En la Liga de Acción Política, a Lorenzo le atrajo un hombre de expresión inteligente que escuchaba con intensidad las intervenciones de Bassols. Además de un ostentoso aparato de sordera en la oreja izquierda, hacía una mampara con la mano sobre la derecha para no perder la voz de don Chicho.

Cuando le tocó su turno, lo deslumbró. Era un extraordinario orador, incluso más persuasivo que Bassols.

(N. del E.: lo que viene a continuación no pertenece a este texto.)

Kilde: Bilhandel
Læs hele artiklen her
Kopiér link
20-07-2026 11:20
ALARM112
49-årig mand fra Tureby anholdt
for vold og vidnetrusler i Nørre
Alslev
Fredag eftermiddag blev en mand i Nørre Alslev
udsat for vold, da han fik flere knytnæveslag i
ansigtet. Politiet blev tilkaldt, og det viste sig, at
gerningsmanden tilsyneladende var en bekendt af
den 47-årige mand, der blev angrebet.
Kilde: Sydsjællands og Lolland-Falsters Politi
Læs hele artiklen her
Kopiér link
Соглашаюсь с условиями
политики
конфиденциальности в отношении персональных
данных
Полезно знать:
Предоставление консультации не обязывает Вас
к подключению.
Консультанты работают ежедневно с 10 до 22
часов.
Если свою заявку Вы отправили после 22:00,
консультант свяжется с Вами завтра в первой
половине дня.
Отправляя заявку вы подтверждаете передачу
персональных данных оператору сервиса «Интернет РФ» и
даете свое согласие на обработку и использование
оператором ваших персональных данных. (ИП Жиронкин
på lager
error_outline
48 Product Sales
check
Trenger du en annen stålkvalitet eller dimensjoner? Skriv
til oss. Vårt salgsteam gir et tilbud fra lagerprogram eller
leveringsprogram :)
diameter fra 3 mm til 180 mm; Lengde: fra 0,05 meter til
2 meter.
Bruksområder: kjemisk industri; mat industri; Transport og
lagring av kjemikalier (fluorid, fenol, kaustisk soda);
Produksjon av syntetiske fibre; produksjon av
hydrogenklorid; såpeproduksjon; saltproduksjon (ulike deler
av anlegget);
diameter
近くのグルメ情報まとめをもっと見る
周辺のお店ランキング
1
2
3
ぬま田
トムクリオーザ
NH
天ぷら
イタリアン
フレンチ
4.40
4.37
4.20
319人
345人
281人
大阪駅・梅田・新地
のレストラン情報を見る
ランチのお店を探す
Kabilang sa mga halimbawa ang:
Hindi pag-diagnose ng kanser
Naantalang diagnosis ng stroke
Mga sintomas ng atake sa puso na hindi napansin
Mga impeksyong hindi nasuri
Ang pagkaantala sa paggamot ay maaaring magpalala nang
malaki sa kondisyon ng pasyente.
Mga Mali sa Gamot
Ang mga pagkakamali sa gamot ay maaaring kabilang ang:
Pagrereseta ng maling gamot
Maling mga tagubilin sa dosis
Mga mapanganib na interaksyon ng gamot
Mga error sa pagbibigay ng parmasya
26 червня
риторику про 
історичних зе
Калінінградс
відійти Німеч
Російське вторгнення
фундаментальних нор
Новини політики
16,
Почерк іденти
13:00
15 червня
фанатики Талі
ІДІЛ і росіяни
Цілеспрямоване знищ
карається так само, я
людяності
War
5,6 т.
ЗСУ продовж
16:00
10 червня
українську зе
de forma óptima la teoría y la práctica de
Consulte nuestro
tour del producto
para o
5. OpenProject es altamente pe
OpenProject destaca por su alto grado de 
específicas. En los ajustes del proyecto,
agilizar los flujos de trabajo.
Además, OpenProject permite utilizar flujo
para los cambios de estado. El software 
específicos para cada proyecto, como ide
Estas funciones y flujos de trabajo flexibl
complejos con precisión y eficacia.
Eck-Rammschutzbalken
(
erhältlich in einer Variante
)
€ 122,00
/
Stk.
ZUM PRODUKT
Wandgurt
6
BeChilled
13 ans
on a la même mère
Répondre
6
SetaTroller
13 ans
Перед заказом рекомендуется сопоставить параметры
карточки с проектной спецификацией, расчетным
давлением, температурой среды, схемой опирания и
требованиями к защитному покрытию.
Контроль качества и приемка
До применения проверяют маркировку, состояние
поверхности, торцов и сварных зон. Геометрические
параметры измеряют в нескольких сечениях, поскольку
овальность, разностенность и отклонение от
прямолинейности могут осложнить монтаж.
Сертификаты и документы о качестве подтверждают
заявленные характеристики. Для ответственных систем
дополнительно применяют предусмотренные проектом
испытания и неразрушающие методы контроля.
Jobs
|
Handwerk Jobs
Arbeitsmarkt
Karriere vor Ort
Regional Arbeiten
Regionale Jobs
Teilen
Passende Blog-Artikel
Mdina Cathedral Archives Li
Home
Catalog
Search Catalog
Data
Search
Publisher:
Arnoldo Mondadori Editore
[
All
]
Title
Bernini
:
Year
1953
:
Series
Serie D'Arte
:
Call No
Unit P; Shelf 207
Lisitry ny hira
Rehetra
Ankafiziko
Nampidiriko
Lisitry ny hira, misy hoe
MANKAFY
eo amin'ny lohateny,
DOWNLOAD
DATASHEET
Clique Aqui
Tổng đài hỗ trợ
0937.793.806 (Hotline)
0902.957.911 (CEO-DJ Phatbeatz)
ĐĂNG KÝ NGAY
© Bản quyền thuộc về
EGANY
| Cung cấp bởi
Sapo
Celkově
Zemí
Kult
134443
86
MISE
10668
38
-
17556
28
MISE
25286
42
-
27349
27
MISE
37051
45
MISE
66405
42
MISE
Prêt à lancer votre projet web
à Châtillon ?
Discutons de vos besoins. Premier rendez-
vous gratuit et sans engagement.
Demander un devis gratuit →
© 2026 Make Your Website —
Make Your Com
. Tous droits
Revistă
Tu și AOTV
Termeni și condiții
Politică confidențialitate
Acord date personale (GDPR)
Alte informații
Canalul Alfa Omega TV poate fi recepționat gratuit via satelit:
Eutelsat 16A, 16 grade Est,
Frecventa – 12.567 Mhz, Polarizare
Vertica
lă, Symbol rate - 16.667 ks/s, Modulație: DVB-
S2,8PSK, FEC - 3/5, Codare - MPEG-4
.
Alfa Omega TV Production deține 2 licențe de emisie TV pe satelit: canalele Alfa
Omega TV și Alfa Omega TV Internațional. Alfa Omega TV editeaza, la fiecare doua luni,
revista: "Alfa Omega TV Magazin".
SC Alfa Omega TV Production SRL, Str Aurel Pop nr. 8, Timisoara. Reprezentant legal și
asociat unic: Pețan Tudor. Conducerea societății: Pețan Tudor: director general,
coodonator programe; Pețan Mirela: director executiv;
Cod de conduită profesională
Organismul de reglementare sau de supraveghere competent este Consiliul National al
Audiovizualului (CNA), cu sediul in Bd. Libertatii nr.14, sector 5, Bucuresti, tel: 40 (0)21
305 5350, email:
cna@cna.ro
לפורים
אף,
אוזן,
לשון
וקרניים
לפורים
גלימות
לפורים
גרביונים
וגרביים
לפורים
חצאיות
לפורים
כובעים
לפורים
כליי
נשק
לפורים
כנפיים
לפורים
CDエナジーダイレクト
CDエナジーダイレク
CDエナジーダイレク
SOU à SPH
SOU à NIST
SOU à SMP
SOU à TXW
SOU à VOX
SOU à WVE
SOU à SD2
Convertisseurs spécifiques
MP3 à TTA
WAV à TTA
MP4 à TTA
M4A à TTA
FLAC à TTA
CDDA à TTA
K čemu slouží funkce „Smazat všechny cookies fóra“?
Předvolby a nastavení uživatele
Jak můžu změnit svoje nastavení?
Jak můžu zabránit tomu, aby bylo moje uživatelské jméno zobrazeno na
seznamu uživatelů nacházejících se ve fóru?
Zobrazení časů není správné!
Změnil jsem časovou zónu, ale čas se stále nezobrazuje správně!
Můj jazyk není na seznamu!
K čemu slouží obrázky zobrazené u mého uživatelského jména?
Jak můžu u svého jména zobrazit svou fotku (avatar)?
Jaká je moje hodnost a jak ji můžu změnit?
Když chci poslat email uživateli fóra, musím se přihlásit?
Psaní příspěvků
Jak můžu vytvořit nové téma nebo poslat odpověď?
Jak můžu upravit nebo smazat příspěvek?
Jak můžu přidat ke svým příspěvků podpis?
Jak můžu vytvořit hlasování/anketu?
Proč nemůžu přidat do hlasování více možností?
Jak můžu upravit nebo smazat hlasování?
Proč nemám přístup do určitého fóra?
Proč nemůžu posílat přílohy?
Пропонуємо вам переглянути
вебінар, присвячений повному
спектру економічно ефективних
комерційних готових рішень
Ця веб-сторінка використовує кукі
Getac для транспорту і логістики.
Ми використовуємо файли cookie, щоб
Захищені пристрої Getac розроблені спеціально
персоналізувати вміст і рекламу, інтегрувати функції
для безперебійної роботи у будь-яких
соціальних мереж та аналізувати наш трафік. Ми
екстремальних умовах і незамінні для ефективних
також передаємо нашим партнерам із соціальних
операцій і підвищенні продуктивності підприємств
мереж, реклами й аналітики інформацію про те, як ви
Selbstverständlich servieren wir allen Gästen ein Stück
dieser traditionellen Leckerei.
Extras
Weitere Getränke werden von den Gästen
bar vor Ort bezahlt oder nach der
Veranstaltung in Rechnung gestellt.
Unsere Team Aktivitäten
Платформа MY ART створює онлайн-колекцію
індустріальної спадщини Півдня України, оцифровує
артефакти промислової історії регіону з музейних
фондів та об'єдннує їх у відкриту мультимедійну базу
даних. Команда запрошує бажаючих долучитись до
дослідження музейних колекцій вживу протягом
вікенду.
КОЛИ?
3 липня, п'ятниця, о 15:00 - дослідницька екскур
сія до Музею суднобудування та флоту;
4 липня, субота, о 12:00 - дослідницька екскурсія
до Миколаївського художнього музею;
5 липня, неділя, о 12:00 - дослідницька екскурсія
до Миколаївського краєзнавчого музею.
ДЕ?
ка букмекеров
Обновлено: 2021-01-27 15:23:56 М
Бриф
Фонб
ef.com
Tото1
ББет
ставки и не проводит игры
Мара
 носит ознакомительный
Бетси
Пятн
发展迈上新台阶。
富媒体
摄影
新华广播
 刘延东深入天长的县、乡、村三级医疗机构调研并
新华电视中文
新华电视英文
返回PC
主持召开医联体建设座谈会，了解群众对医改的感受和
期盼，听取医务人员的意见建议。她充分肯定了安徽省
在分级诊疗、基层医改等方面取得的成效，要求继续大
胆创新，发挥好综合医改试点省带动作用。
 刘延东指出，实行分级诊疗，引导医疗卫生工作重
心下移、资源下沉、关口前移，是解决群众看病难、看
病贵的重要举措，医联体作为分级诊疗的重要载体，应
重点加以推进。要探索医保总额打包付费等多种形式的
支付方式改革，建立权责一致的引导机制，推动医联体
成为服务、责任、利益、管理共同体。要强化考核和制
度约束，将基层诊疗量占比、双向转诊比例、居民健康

—¿Quién es? —le preguntó a Revueltas.

—Se llama Luis Enrique Erro, no sabes qué revolcada acaba de darle a Ezequiel Padilla en la convención en Querétaro a propósito de un plan de financiamiento de escuelas rurales. La gradería protestaba airadamente con gritos, chiflidos y pataleos, Erro comenzó a hablar sin que lo escucharan, pero en un momento dado el público guardó silencio. Transformado por la brillante exposición de Erro acabó ovacionándolo. Su estilo es el de los ironistas ingleses, no hay otro como él, es de los que quieren cambiar la educación y hacerla extensiva a todos. Fue jefe de enseñanza técnica con Bassols en la Secretaría de Educación Pública y creó el Consejo Nacional de Educación Superior e Investigación Científica.

—¿Científica?

—Sí, es radical, de los fundadores del Politécnico, todos de extrema izquierda. Es de los que creen en la educación socialista, de allí su interés en las escuelas técnicas.

Lo que nunca supo Lorenzo es que también Erro notó su fogosidad.